The incidence of hepatocellular carcinoma appears to be increasing.
In this study, investigators examined temporal trends in the incidence of hepatocellular carcinoma in the United States.
The team evaluated data collected by population-based registries of the Surveillance, Epidemiology, and End Results (SEER) program.
They included all individuals diagnosed with hepatocellular carcinoma between 1975 and 1998.
The investigators found that the overall age-adjusted incidence rates of hepatocellular carcinoma increased from 1.4 per 100 000 in 1975 to 1977 to 3.0 per 100 000 in 1996 to 1998.
|There was an increase of 25% during the last 3 years of the study.|
|Annals of Internal Medicine|
Furthermore, they identified a 25% increase during the last 3 years of the study, compared with the preceding 3 years.
The increase affected most age groups over 40 years.

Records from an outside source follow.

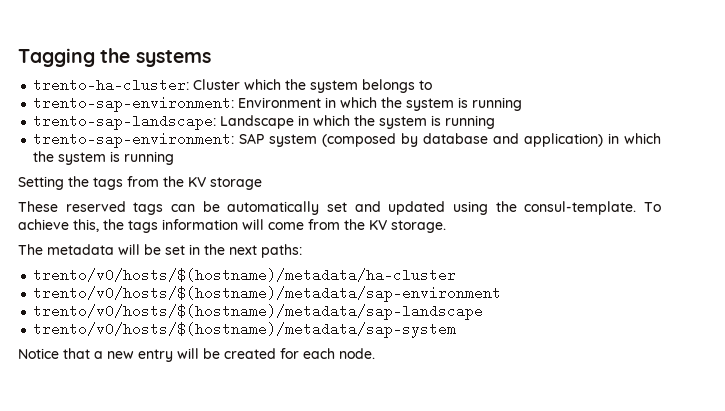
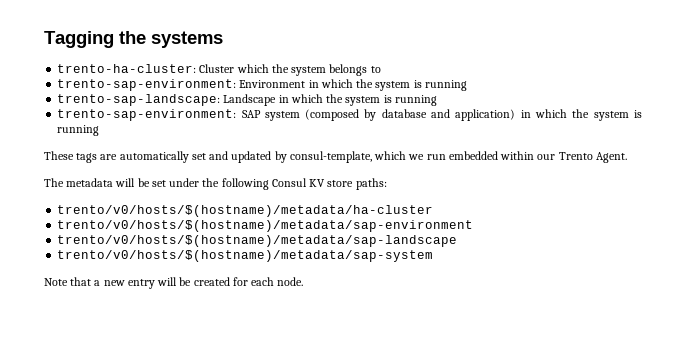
[18,176,262,190] [18,201,661,215] [18,219,446,233] Setting the tags from the KV storage // These reserved tags can be automatically set and updated using the consul-template. To achieve this, the tags information will come from the KV storage. -> [44,151,627,163] These tags are automatically set and updated by consul-template, which we run embedded within our Trento Agent.
[189,244,257,255] in the next -> [169,178,354,190] under the following Consul KV store
[18,348,59,359] Notice -> [44,278,68,286] Note

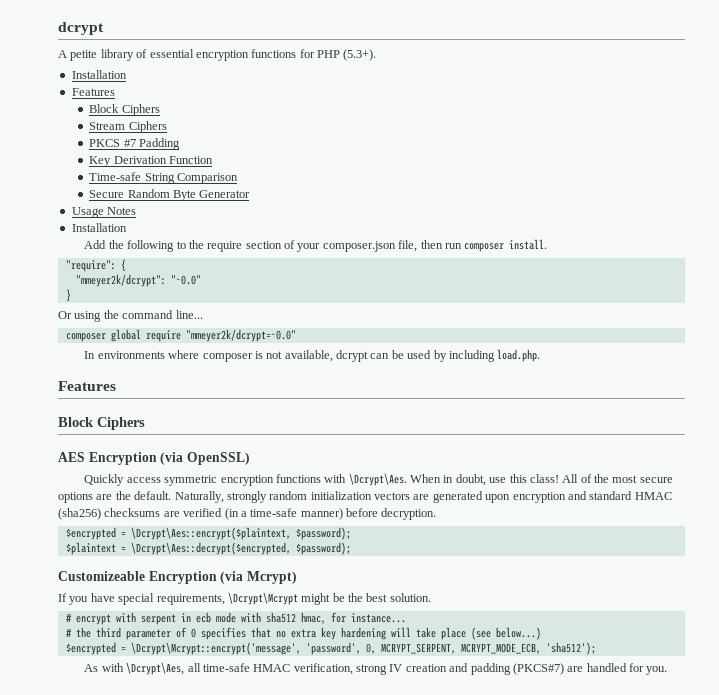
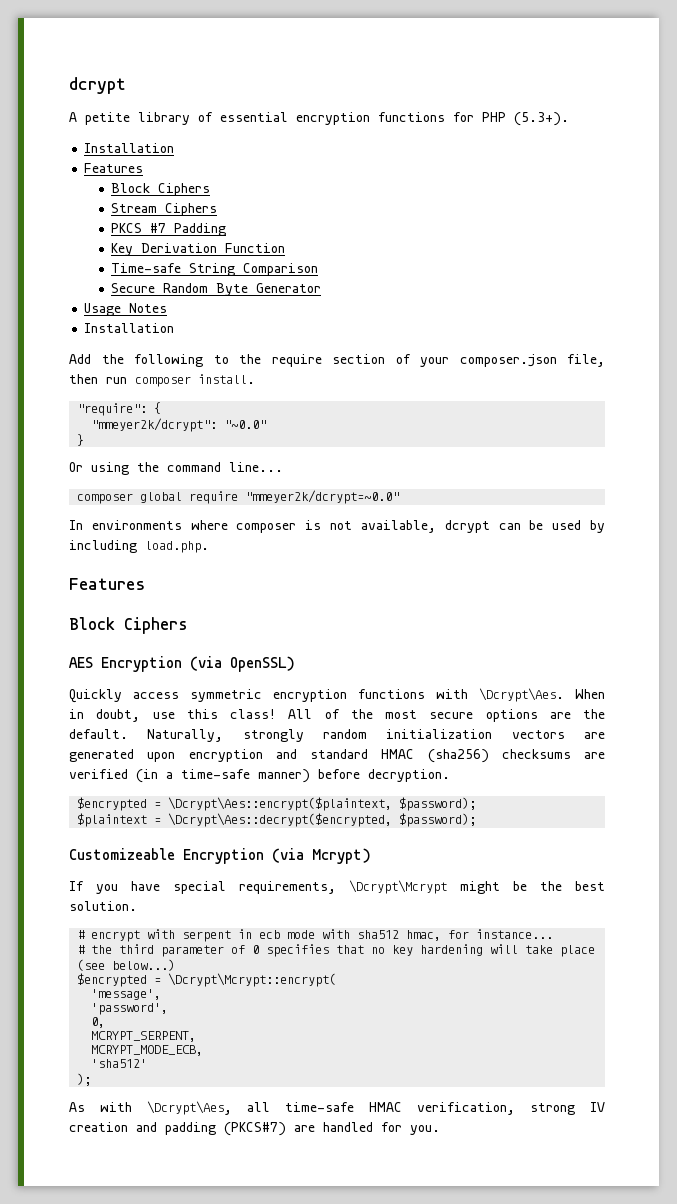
[290,629,316,638] extra -> (386, 950) none
[130,642,301,655] \Dcrypt\Mcrypt::encrypt('message', -> [168,973,337,987] [91,989,162,1000] \Dcrypt\Mcrypt::encrypt( // 'message', //
(361, 648) none -> (169, 1009) //
(376, 648) none -> (106, 1022) //
(456, 648) none -> (197, 1036) //
[545,642,596,655] 'sha512'); -> [91,1059,148,1068] [77,1073,92,1086] // 'sha512' // );

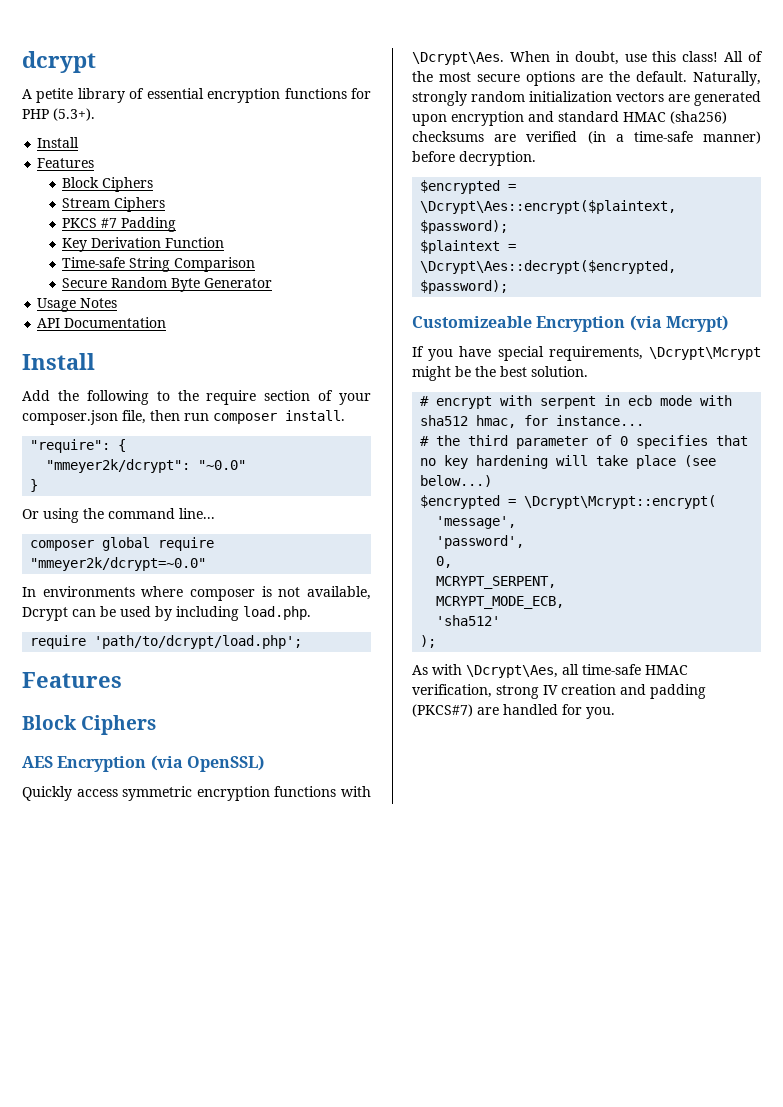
[84,143,175,153] Installation -> [37,137,80,148] Install
[84,323,175,333] Installation -> [37,317,167,328] [22,353,95,370] API Documentation // Install
[444,520,490,533] dcrypt -> [22,607,68,621] Dcrypt
(209, 547) none -> [30,635,303,649] // require 'path/to/dcrypt/load.php';

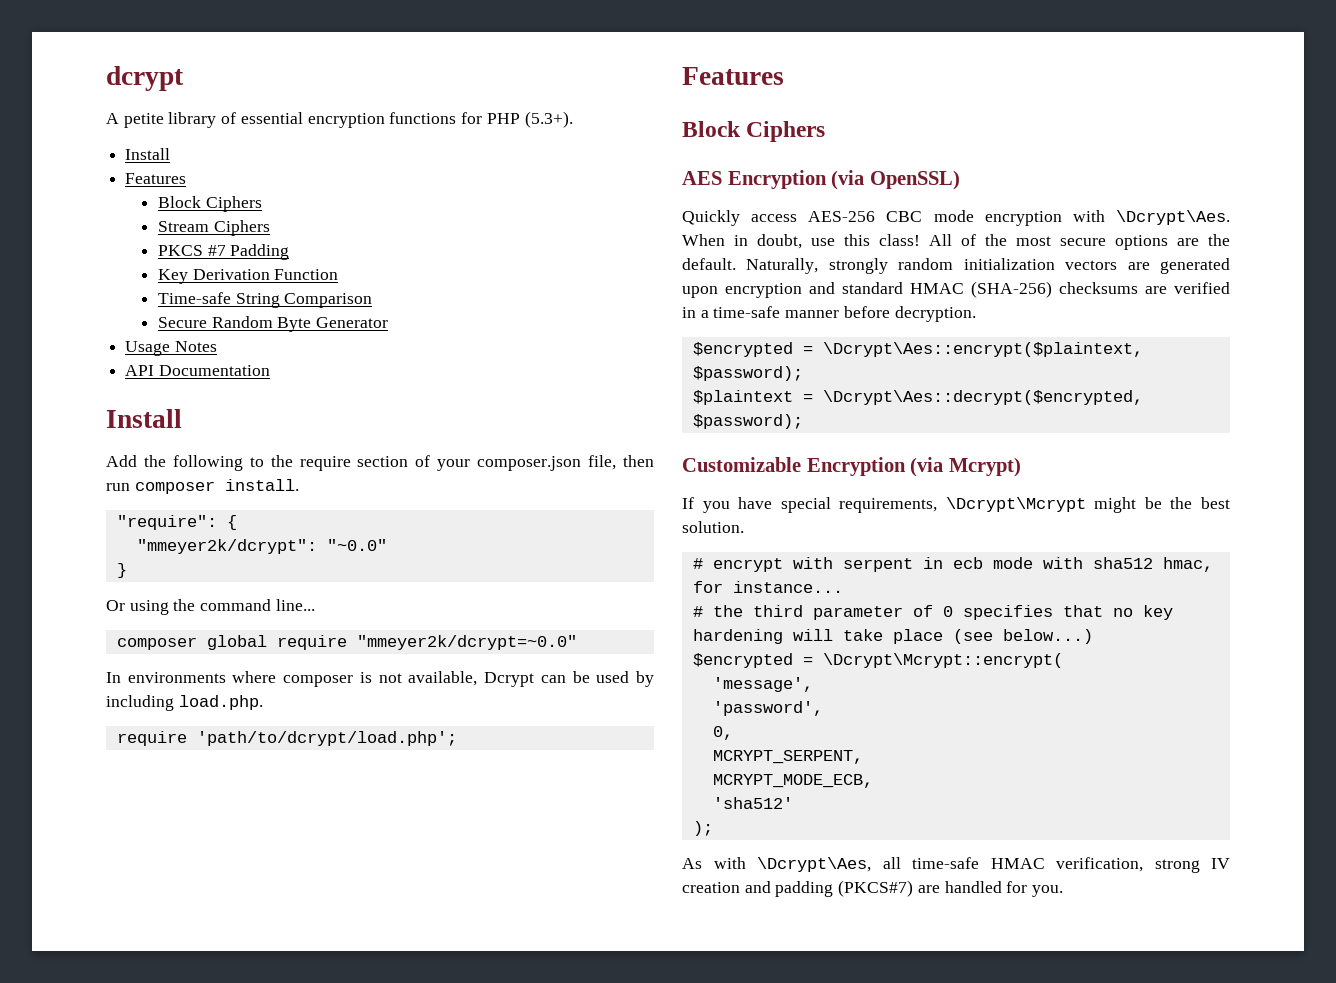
[122,786,337,801] symmetric encryption functions -> [808,210,1062,226] AES-256 CBC mode encryption
[670,111,727,124] (sha256) -> [971,281,1052,298] (SHA-256)
[587,131,606,144] (in -> [682,307,696,318] in
[703,131,761,144] manner) -> [785,310,840,318] manner
[412,316,532,328] Customizeable -> [682,457,801,472] Customizable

However, the greatest increase was in 45 to 49-year-olds.
The team also determined that white men had the greatest increase (31%) during the last 3 years.

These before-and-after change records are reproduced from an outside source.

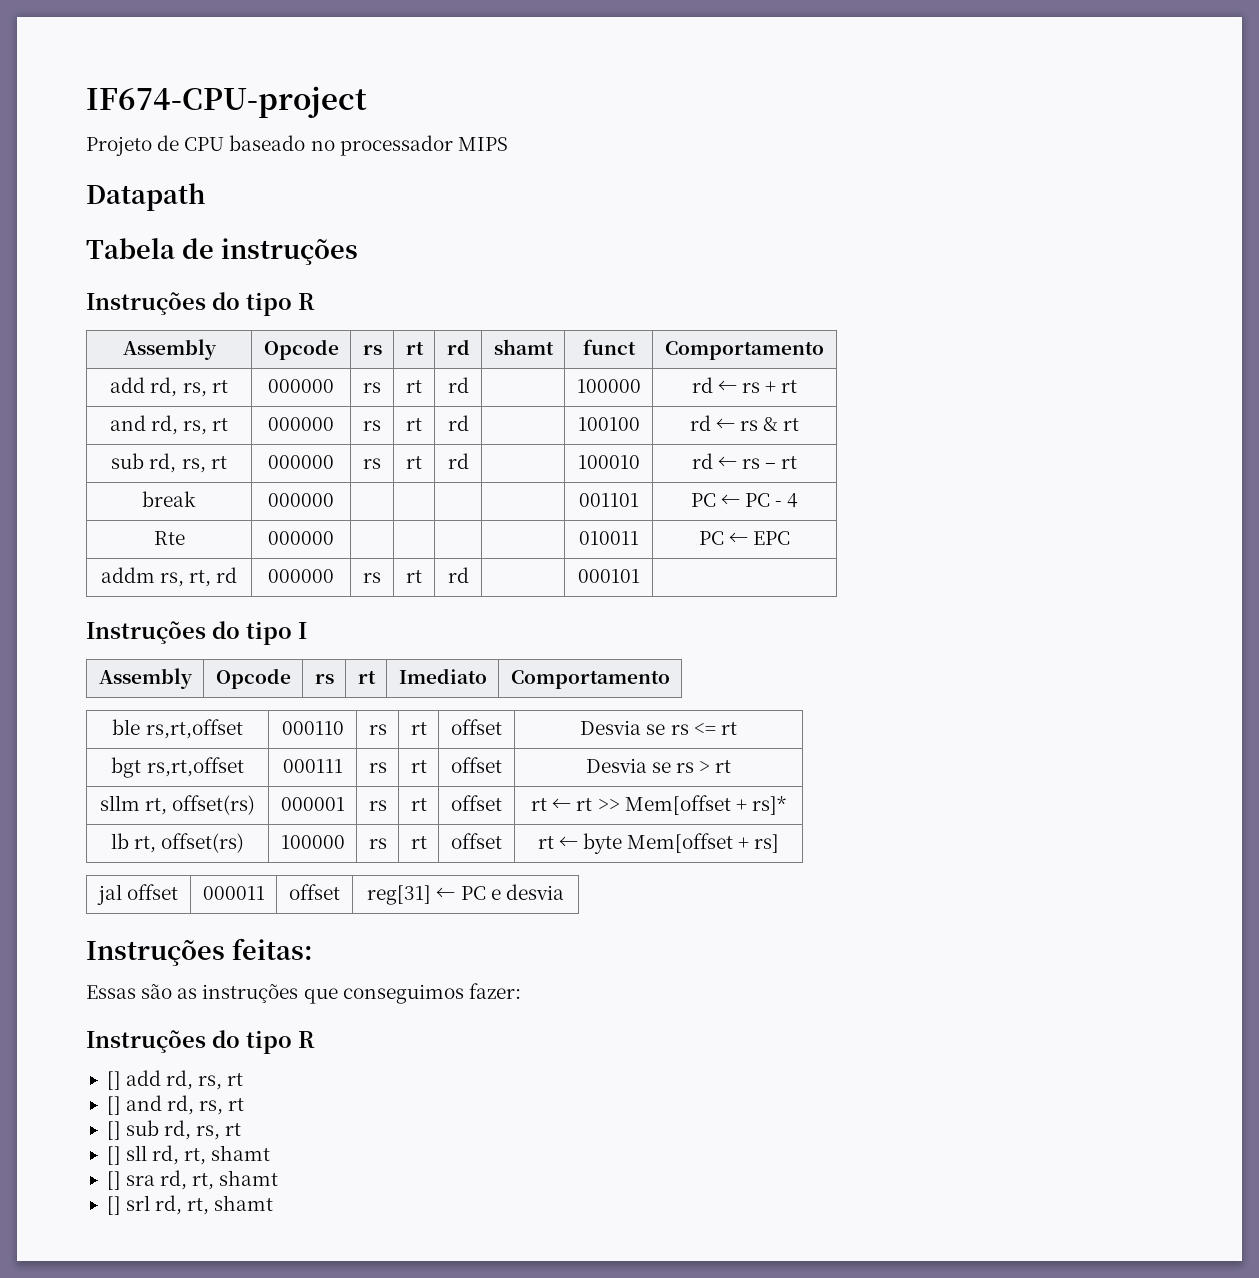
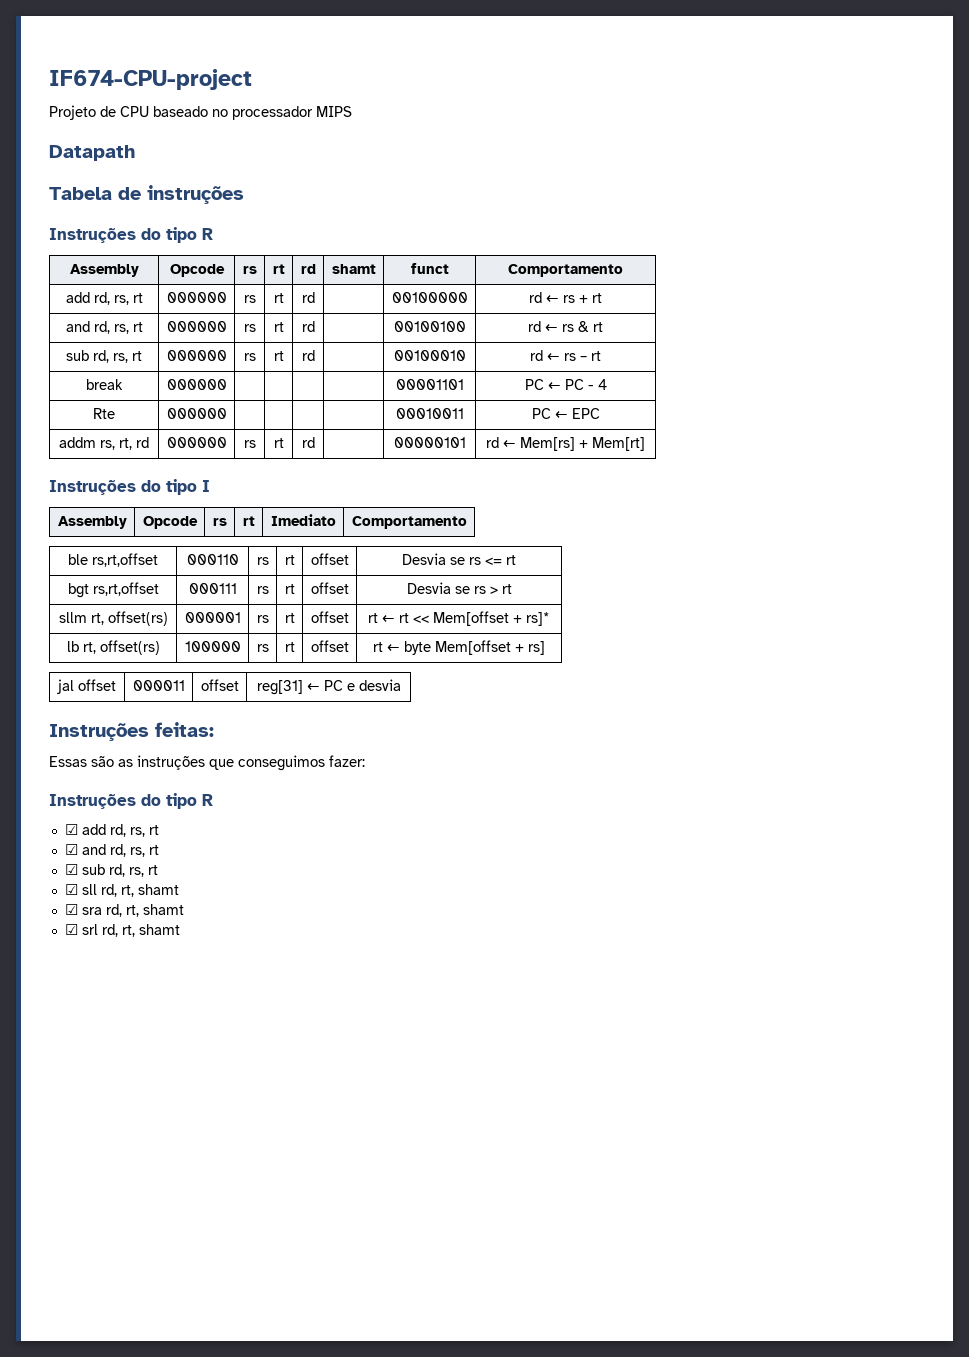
[576,379,641,393] 100000 -> [391,292,468,303] 00100000
[577,417,640,431] 100100 -> [393,321,466,332] 00100100
[577,455,640,469] 100010 -> [393,350,466,361] 00100010
[578,493,639,507] 001101 -> [395,379,464,390] 00001101
[578,531,639,545] 010011 -> [395,408,464,419] 00010011
[577,569,640,583] 000101 | -> [393,437,466,448] [486,437,645,451] 00000101 | rd ← Mem[rs] + Mem[rt]
[597,799,620,811] >> -> [413,615,429,623] <<
[106,1071,121,1090] [] -> [64,824,78,835] ☑
[106,1096,121,1115] [] -> [64,844,78,855] ☑
[106,1121,121,1140] [] -> [64,864,78,875] ☑
[106,1146,121,1165] [] -> [64,884,78,895] ☑
[106,1171,121,1190] [] -> [64,904,78,915] ☑
[106,1196,121,1215] [] -> [64,924,78,935] ☑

Using a Poisson regression model, the team identified a 2-fold increase in the incidence rate ratio for hepatocellular carcinoma between 1975 to 1978 and 1996 to 1998.
Dr Hashem El-Serag's team concluded, "The incidence of hepatocellular carcinoma continues to increase rapidly in the United States, with rates increasing the fastest in white men 45 to 54 years of age".
"These findings are consistent with a true increase and could be explained by consequences of hepatitis C virus acquired during the 1960s and 1970s".